Error(4)=sum( (y-yh).^2 )

yht=h(t);

clf

plot(x,y,'o',t,yht)


% Multiple Linear Regression

% If you have real values Y for data X in R^L rather than R finding the column matrix K and constant c for which Y=K'*X + c minimizes the error is called multiple linear regression. (Recall K'*X is dot product.)

% (In the following the domain data in R^L are listed as rows! We want each row in the domain data matrix we create to correspond to a different data point so we transpose the usual notation for R^L!)

% If you have n explanatory (domain) data points, each listed as a row vector X(1,:),...,X(n,:) of matrix X with n corresponding response function values Ynoisy. We are trying to find constants K1,...,KL and c so that L1*X(1,:)+...+KL*X(n,:)+c is as close as possible to Ynoisy.

Mfunc=@(w) [ w 1]

% Mfunc produces a 1x(L+1) row vector.

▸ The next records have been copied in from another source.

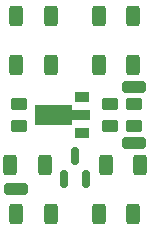
<source format=gbr>
G04 #@! TF.GenerationSoftware,KiCad,Pcbnew,(6.0.5)*
G04 #@! TF.CreationDate,2022-07-02T08:37:16+02:00*
G04 #@! TF.ProjectId,resistor_network,72657369-7374-46f7-925f-6e6574776f72,rev?*
G04 #@! TF.SameCoordinates,Original*
G04 #@! TF.FileFunction,Paste,Top*
G04 #@! TF.FilePolarity,Positive*
%FSLAX46Y46*%
G04 Gerber Fmt 4.6, Leading zero omitted, Abs format (unit mm)*
G04 Created by KiCad (PCBNEW (6.0.5)) date 2022-07-02 08:37:16*
%MOMM*%
%LPD*%
G01*
G04 APERTURE LIST*
G04 Aperture macros list*
%AMRoundRect*
0 Rectangle with rounded corners*
0 $1 Rounding radius*
0 $2 $3 $4 $5 $6 $7 $8 $9 X,Y pos of 4 corners*
0 Add a 4 corners polygon primitive as box body*
4,1,4,$2,$3,$4,$5,$6,$7,$8,$9,$2,$3,0*
0 Add four circle primitives for the rounded corners*
1,1,$1+$1,$2,$3*
1,1,$1+$1,$4,$5*
1,1,$1+$1,$6,$7*
1,1,$1+$1,$8,$9*
0 Add four rect primitives between the rounded corners*
20,1,$1+$1,$2,$3,$4,$5,0*
20,1,$1+$1,$4,$5,$6,$7,0*
20,1,$1+$1,$6,$7,$8,$9,0*
20,1,$1+$1,$8,$9,$2,$3,0*%
%AMFreePoly0*
4,1,9,3.862500,-0.866500,0.737500,-0.866500,0.737500,-0.450000,-0.737500,-0.450000,-0.737500,0.450000,0.737500,0.450000,0.737500,0.866500,3.862500,0.866500,3.862500,-0.866500,3.862500,-0.866500,$1*%
G04 Aperture macros list end*
%ADD10RoundRect,0.250000X-0.312500X-0.625000X0.312500X-0.625000X0.312500X0.625000X-0.312500X0.625000X0*%
%ADD11RoundRect,0.250000X0.450000X-0.262500X0.450000X0.262500X-0.450000X0.262500X-0.450000X-0.262500X0*%
%ADD12RoundRect,0.250000X0.750000X-0.250000X0.750000X0.250000X-0.750000X0.250000X-0.750000X-0.250000X0*%
%ADD13RoundRect,0.150000X0.150000X-0.587500X0.150000X0.587500X-0.150000X0.587500X-0.150000X-0.587500X0*%
%ADD14RoundRect,0.250000X-0.450000X0.262500X-0.450000X-0.262500X0.450000X-0.262500X0.450000X0.262500X0*%
%ADD15R,1.300000X0.900000*%
%ADD16FreePoly0,180.000000*%
G04 APERTURE END LIST*
D10*
G04 #@! TO.C,R5*
X137037500Y-91300000D03*
X139962500Y-91300000D03*
G04 #@! TD*
G04 #@! TO.C,R2*
X137037500Y-87100000D03*
X139962500Y-87100000D03*
G04 #@! TD*
D11*
G04 #@! TO.C,R1*
X147000000Y-96412500D03*
X147000000Y-94587500D03*
G04 #@! TD*
D10*
G04 #@! TO.C,R10*
X144037500Y-103900000D03*
X146962500Y-103900000D03*
G04 #@! TD*
G04 #@! TO.C,R6*
X144037500Y-91300000D03*
X146962500Y-91300000D03*
G04 #@! TD*
G04 #@! TO.C,R9*
X137037500Y-103900000D03*
X139962500Y-103900000D03*
G04 #@! TD*
D12*
G04 #@! TO.C,J3*
X137000000Y-101800000D03*
G04 #@! TD*
G04 #@! TO.C,J2*
X147000000Y-93150000D03*
G04 #@! TD*
D13*
G04 #@! TO.C,Q1*
X141050000Y-100887500D03*
X142950000Y-100887500D03*
X142000000Y-99012500D03*
G04 #@! TD*
D10*
G04 #@! TO.C,R8*
X144637500Y-99700000D03*
X147562500Y-99700000D03*
G04 #@! TD*
G04 #@! TO.C,R7*
X136537500Y-99700000D03*
X139462500Y-99700000D03*
G04 #@! TD*
G04 #@! TO.C,R3*
X144037500Y-87100000D03*
X146962500Y-87100000D03*
G04 #@! TD*
D14*
G04 #@! TO.C,R4*
X137250000Y-94587500D03*
X137250000Y-96412500D03*
G04 #@! TD*
D15*
G04 #@! TO.C,Q2*
X142587500Y-97000000D03*
D16*
X142500000Y-95500000D03*
D15*
X142587500Y-94000000D03*
G04 #@! TD*
D11*
G04 #@! TO.C,TH1*
X145000000Y-96412500D03*
X145000000Y-94587500D03*
G04 #@! TD*
D12*
G04 #@! TO.C,J1*
X147000000Y-97850000D03*
G04 #@! TD*
M02*

</source>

Each column before the last is a coordinate of the row vector w.

for j=1:n
M(j,:)=Mfunc(X(j,:));
end

% So M is an nx(L+1) matrix when there are n data points. (Note that with our convention about X, M is just X with a column of ones appended to the right end.)

% We solve

A=M\Ynoisy

% and K is the first L entries of A, constant c is the last entry of A.

% If you insist that the solution should go through the origin (i.e. c=0) just let Mfunc=@(w) w instead of Mfunc=@(w) [ w 1], in which case M=X.

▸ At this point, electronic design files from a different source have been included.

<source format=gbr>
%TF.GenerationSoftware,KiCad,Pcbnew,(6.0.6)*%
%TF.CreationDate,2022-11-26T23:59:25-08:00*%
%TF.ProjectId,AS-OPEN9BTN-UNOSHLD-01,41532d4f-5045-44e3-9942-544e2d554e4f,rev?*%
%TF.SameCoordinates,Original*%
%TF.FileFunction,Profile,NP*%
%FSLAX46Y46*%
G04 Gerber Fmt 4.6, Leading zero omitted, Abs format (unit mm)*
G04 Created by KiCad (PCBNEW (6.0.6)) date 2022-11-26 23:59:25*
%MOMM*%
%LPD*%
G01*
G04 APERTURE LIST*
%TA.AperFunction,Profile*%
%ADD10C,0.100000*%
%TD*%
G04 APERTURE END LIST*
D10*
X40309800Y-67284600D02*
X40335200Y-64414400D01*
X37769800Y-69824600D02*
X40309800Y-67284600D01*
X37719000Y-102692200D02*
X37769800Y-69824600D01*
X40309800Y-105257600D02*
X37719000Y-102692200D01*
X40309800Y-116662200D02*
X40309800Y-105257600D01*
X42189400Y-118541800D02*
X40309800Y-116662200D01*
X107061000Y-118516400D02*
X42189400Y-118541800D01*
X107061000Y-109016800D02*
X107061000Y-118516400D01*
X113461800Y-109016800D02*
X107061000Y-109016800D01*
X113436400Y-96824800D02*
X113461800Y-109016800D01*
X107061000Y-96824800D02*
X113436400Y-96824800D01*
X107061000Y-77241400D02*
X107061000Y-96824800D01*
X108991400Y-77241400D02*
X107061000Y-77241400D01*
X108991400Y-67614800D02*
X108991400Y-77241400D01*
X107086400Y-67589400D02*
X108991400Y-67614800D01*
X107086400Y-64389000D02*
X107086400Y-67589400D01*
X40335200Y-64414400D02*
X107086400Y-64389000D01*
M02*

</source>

% Example: We find 11 random ordered pairs whose coordinates are in the low hundreds. These are to be the explanatory values, the domain variables.

X=50+100*randn(2,11)';

plot(X(:,1),X(:,2),'o')

w=@(x) (17*x(:,1)-5*x(:,2))

% So this plane will go through the origin.

% We create a column of noisy response variable values:

Ynoisy=w(X)+50*randn(11,1);

clf

plot3(X(:,1),X(:,2),Ynoisy','o')
hold on
grid on

a=X\Ynoisy

% This vector of constants minimizes the squared-error function

fa=@(c) sum(  (Ynoisy-c(1)*X(:,1)-c(2)*X(:,2) ).^2  )

fa(a)

[XT YT]=meshgrid(min(X(:,1)):10:max(X(:,1)),min(X(:,2)):10:max(X(:,2)));

Z=a(1)*XT+a(2)*YT;
 
surf(XT,YT,Z)

% If you don't insist on the through-the-origin condition let

M=[X ones(11,1)]

b=M\Ynoisy

% This b minimizes the squared-error function

fb=@(c) sum(  (Ynoisy-c(1)*X(:,1)-c(2)*X(:,2)-c(3) ).^2  )

fb(b)

% This will usually be slightly smaller but that does NOT necessarily mean a better fit! In fact, the more extraneous arbitrary constants you include the smaller the squared error will likely be. But then you will have extra components in your answer that were not necessarily in the original function. USE ANY KNOWLEDGE YOU MAY HAVE OF THE PARTICULAR FORM OF THE UNDERLYING FUNCTION!